Report from Dyalog ’16 – Wednesday


Today we started to celebrate APL’s 50 year history, looking at how it has developed since IBM created the first clear workspace on 27 November 1966, and how it will continue to develop in the future. There was audience participation – prior to lunch, everyone joined in a rendition of APL Blossom Time.

Blossom Time

Blossom Time

Behind the scenes the day had started frantically because of an incompatibility between the first presenter’s laptop and the projection system. This necessitated a hasty update to the programme, so many thanks to the guest presenters who were able to accommodate the 1⌽ of the running order at the last moment.
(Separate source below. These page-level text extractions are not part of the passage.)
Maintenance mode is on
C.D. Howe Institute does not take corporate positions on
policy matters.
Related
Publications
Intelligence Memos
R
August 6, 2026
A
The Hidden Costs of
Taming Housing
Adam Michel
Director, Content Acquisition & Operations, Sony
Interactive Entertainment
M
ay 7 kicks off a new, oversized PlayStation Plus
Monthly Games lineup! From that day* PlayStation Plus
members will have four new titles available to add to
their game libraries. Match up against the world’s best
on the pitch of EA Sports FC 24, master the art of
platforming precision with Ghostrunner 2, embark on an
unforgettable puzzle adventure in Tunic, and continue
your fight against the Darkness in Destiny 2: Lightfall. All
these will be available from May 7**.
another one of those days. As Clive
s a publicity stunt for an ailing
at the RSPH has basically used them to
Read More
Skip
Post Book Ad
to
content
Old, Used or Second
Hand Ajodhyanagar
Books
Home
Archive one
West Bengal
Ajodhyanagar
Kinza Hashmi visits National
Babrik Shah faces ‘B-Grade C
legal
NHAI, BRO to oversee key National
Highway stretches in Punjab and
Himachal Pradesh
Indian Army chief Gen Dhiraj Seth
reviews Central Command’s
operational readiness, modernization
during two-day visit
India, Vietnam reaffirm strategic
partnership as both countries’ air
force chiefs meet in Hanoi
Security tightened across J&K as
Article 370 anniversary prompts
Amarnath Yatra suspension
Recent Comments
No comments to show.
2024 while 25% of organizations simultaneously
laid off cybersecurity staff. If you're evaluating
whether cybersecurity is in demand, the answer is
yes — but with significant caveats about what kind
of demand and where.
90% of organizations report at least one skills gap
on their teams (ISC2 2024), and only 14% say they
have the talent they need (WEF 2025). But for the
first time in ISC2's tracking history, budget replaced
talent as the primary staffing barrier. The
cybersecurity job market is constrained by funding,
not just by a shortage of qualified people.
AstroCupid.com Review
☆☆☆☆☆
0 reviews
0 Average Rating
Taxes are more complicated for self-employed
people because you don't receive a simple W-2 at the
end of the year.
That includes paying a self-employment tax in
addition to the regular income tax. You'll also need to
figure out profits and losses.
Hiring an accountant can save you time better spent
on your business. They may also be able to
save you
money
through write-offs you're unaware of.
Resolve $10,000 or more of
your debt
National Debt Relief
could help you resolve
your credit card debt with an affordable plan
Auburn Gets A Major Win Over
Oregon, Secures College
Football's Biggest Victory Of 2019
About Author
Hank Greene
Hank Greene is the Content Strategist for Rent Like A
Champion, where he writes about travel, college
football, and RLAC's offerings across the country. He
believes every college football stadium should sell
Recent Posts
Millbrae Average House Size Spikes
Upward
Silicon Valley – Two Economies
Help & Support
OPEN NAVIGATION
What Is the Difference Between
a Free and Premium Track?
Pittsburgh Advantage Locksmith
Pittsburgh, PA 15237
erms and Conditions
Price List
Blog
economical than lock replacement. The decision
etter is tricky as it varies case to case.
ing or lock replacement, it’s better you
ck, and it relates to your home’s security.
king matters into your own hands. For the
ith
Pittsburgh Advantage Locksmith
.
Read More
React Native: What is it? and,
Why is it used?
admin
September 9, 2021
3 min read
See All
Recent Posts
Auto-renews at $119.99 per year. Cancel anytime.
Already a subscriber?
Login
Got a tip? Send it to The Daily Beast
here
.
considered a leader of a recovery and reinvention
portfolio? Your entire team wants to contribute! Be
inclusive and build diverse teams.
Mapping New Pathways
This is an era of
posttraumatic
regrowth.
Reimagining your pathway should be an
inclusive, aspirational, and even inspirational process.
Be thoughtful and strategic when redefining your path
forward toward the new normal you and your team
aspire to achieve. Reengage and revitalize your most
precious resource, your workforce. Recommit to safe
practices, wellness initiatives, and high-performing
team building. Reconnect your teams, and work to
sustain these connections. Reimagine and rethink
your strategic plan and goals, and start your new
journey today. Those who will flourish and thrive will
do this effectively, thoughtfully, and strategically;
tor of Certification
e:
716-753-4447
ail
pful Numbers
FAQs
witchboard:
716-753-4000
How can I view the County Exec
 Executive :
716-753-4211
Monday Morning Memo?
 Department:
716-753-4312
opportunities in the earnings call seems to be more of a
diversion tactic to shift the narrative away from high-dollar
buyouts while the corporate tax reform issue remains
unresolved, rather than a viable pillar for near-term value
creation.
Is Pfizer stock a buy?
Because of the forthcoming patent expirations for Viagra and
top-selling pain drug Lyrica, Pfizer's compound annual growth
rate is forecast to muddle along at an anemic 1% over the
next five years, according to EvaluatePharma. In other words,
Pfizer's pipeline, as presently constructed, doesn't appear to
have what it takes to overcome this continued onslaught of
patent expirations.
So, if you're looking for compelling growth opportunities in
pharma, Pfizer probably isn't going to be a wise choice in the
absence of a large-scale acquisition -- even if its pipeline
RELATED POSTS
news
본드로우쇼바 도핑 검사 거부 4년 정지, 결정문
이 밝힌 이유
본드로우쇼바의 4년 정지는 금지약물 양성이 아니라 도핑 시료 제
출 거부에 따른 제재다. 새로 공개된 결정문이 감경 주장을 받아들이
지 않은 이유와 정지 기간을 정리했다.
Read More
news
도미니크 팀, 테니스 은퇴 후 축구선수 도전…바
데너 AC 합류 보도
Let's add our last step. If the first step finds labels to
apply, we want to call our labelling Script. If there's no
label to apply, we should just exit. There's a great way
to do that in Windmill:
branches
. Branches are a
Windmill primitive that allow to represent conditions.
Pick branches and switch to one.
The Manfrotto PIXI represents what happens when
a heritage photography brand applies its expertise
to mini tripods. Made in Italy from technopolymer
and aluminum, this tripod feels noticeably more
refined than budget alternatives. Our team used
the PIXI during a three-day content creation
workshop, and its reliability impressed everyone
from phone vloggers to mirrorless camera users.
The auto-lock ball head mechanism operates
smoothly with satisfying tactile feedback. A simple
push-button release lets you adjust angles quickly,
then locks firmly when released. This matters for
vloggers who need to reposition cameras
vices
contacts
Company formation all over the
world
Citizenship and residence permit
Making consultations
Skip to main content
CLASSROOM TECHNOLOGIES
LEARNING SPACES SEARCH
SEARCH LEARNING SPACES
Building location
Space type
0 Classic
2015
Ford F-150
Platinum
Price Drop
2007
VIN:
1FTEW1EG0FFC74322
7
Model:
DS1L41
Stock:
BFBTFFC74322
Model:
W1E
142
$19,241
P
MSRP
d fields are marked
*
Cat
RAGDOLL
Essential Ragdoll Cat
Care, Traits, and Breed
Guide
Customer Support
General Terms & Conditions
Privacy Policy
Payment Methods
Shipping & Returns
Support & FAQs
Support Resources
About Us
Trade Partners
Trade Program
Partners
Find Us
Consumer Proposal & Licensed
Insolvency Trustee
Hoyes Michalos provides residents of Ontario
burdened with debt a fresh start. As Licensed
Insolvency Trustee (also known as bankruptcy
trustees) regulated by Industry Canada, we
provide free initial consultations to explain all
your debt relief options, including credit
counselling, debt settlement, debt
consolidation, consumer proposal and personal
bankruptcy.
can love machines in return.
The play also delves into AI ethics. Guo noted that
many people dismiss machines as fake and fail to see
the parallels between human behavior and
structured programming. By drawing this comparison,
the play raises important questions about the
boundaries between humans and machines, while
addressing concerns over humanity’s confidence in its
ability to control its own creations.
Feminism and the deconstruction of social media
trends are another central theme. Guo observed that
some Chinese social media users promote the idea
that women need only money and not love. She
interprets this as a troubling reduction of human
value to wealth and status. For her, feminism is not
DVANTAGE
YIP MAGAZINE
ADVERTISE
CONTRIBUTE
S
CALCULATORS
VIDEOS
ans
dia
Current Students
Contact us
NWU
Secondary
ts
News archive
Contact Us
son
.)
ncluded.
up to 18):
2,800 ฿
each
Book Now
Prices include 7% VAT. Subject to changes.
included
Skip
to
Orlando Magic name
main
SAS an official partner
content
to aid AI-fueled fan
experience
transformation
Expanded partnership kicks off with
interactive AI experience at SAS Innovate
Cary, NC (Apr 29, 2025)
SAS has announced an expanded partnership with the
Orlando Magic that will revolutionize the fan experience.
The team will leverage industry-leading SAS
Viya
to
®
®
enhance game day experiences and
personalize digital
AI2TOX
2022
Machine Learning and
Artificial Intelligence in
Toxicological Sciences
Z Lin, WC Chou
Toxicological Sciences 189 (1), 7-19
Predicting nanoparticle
During the day there were recollections from users and implementers of APL from the 1970s to the present and we learned how the language developed, how it diverged into other languages (specifically, K), and how it has been used to great effect in a number of diverse applications. This was all streamed live at, and is still available to see there.

Just some of today's presenters - Bob Smith...

Just some of today’s presenters – Bob Smith…

... Simon Garland ...

… Simon Garland …

... Stephen B Jaffe ...

… Stephen B Jaffe …




... and Jay Whipple III

… and Jay Whipple III

The day will be rounded off tonight with the grand banquet dinner, featuring a piper and a traditional Scottish menu.


Every year the user meeting includes a Viking Challenge and last night’s was to take control of a craft using Tomas Gustafsson’s Stormwind Simulator, an award winning and highly accurate simulator that lets you sail in a variety of craft in the Finnish archipelago. It is, of course, an application that makes heavy use of Dyalog – both for preparing the enormous quantity of mapping data of the 30,000 km2 of Finnish archipelago it uses, and for processing the data needed to render each frame in real-time. And it is enormously good fun!


To read more about the development of Stormwind see this case study.

Stormwind was generously made available by Tomas Gustafsson and the hardware (including the hydraulic platform) was provided by Simotion with sponsorship from Optima Systems. Many thanks to all involved!

Winners of the International APL Problem Solving Competition 2016: Janos “Zack” Batik

Zack Batik

Zack Batik

Zack Batik is a student of Maths and Economics at the University of Cape Town, South Africa. He took a break in the middle of the course to take an internship in Johannesburg where he was introduced to APL. He won the Grand Prize in the Finance category and again his presentation is discussed in one of Vibeke’s posts.

The International APL Problem Solving Competition 2016 prize-giving ceremony

Joshua David and Janos Batik received their prize certificates for the competition from Niels Hallenberg of SimCorp on behalf of the judges (led by Brian Becker) and the sponsors.

Joshua David receives his certificate from Niels Hallenberg

Joshua David receives his certificate from Niels Hallenberg

Zack Batik receives his certificate from Niels Hallenberg

Zack Batik receives his certificate from Niels Hallenberg

Discussion Point: the origins of Dyadic

Geoff recounted how Dyadic was formed in 1977.

The original founders were Atkins employees who separately responded to an advert looking for people to work at a new consultancy business. When he arrived, Geoff found that his boss Phil Goacher and colleagues David Crossley and John Stembridge were also there. They decided instead to form their own business together, also bringing in Ted Hare from Atkins as their salesman.

Bill Atkins, the head of Atkins, was very supportive of the nascent Dyadic company.

The name Dyalog came later, as the name of the Dyadic APL interpreter for the Zilog Z8000 processor. Dyadic only became Dyalog in 2006.

Geoff Streeter

Geoff Streeter


Tomorrow is the last day of the user meeting, with a further half-day celebrating 50 years of APL, the closing session and then concluding with a further four workshop sessions.

But now the sound of a piper is calling us to the banquet – which we will report on tomorrow.